Automotive Electronics - I am sure there were some new items in this area, but this area of the show had other man-made silicon silicone items on display. (There were about 8 automotive "models" signing posters all around this area, so it was a bit distracting).

Update: Master of None has a link to a video of the QRIO robot dancing, giving a good idea of its capabilities.

Tuesday, January 06, 2004

Kewel - but $100 too Expensive

Jobs (head of Apple, not two of the guy from the Old Testament) announced the new "mini-iPod". This could be a real killer to the MP3 players down in the $100 range, like the Rio, but at $250, this is barely less than the "full sized" iPod. Hopefully Apple will slide the price down over time.

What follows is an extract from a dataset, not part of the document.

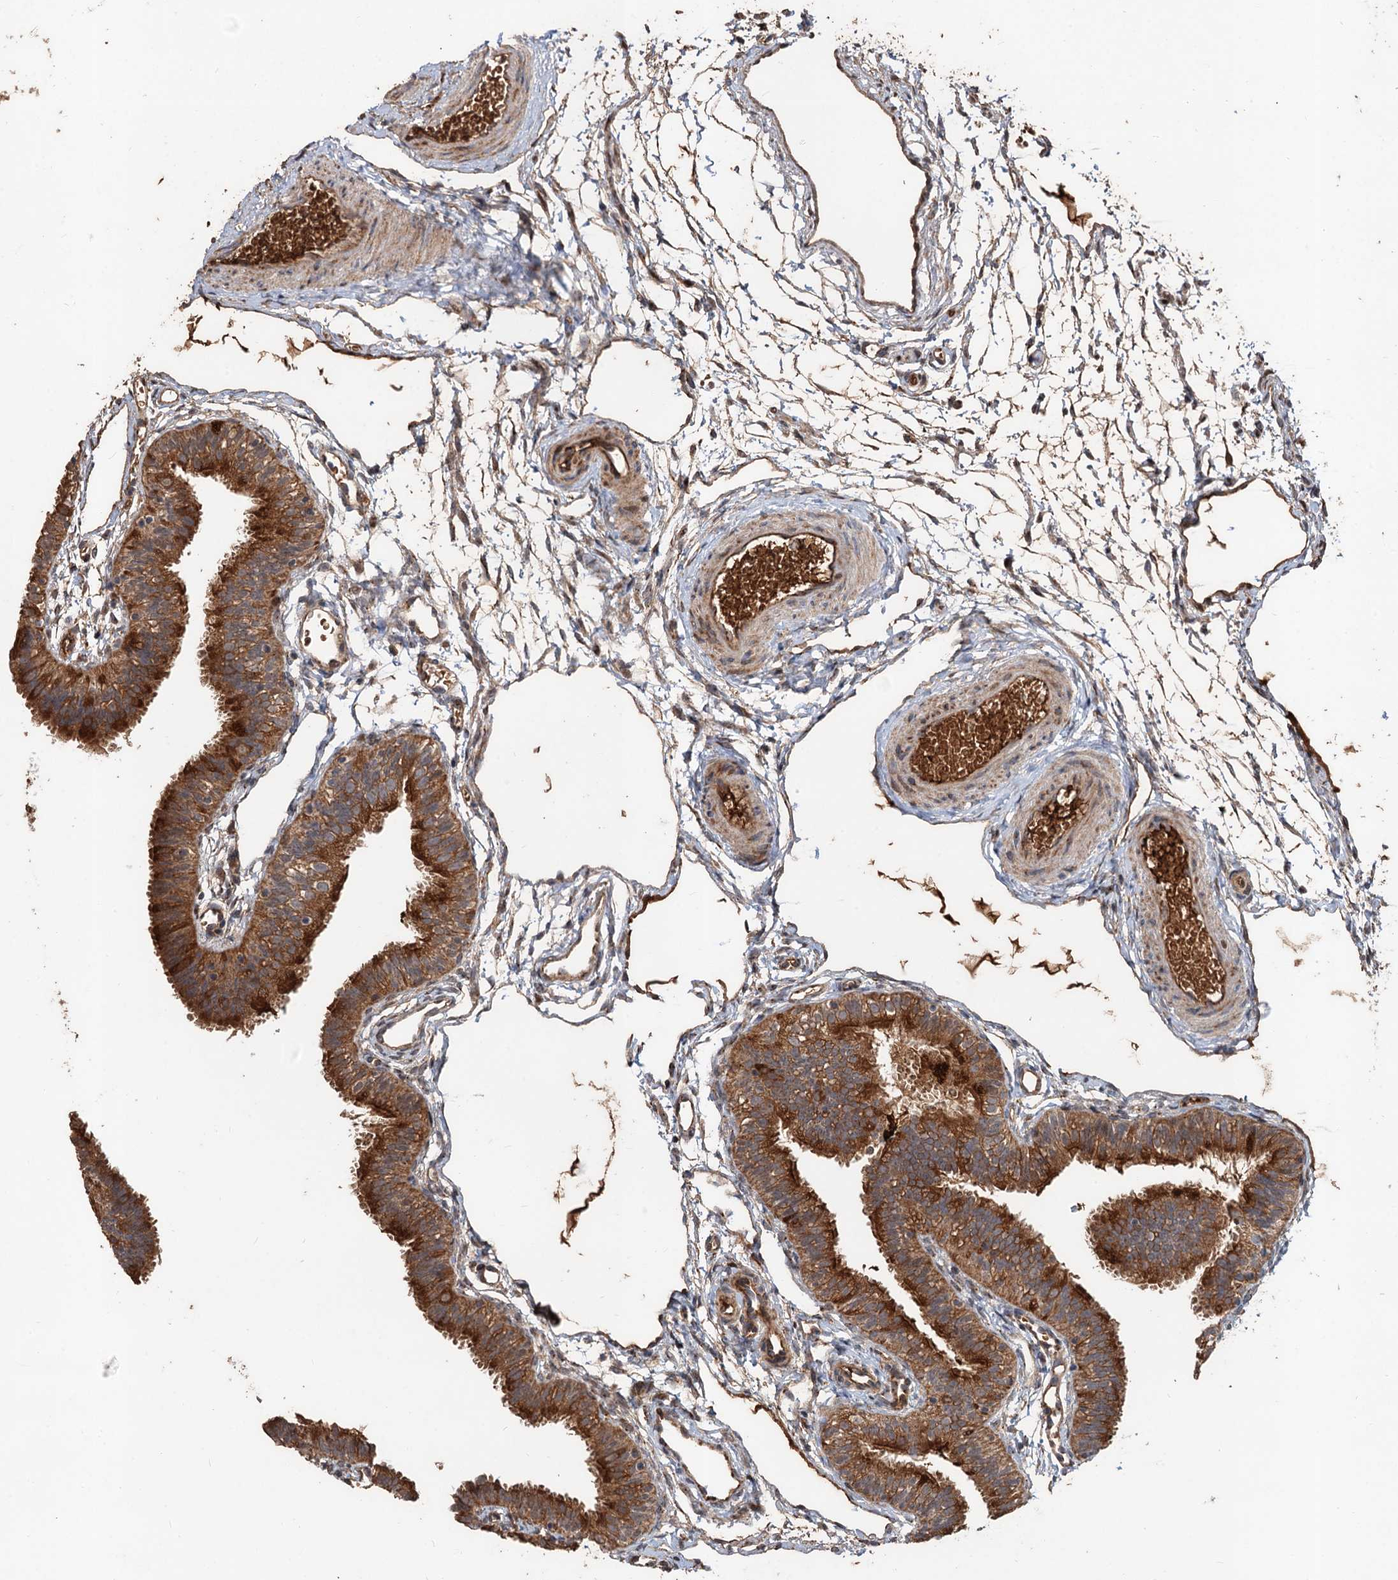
{"staining": {"intensity": "strong", "quantity": ">75%", "location": "cytoplasmic/membranous"}, "tissue": "fallopian tube", "cell_type": "Glandular cells", "image_type": "normal", "snomed": [{"axis": "morphology", "description": "Normal tissue, NOS"}, {"axis": "topography", "description": "Fallopian tube"}], "caption": "A micrograph of fallopian tube stained for a protein shows strong cytoplasmic/membranous brown staining in glandular cells. (Stains: DAB (3,3'-diaminobenzidine) in brown, nuclei in blue, Microscopy: brightfield microscopy at high magnification).", "gene": "DEXI", "patient": {"sex": "female", "age": 35}}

The "Old" iPod on the left, new one on the right

The pic links to Apple's site, or see more at Gizmodo.

Friday, January 02, 2004

Virtual Consulting (Continued)

I posted recently about being invited and signing up at a virtual consulting company.

Today I had my first consultation, and it went quite well. I talked to an analyst at a investment company and we ended up just chatting for an hour about the state of the overall tech market (good) and about several segments and companies in particular. I confirmed some things he has already seen as well as gave him some additional areas to look into.

After the conversation I billed the consulting company, which sent me an email confirmation that payment is in process. I should note they asked for my SS#, so I don't know if they are going to withhold (unlikely) or send me a 1099-MISC next year (more likely). For this reason, I will keep track of certain expenses (internet connection?) to write off against this income so it doesn't get taxed (i.e. I will count this income as outside business income and create a schedule of expenses to write off against it).

In addition, the analyst asked for me to be set up on his permanent "panel of advisors", so he can call me direct again in the future, in which case I will bill the company again. PLUS, the consulting company asked me to put days I can be "on call" in order to increase my call/client volume.

Overall, I would say it has been a very positive experience. I am not going to get rich doing this (my billing rate isn't very high), but it looks like a good way to pull in a few bucks on the side while also creating new business contacts and keeping my mind limber about different aspects of the market.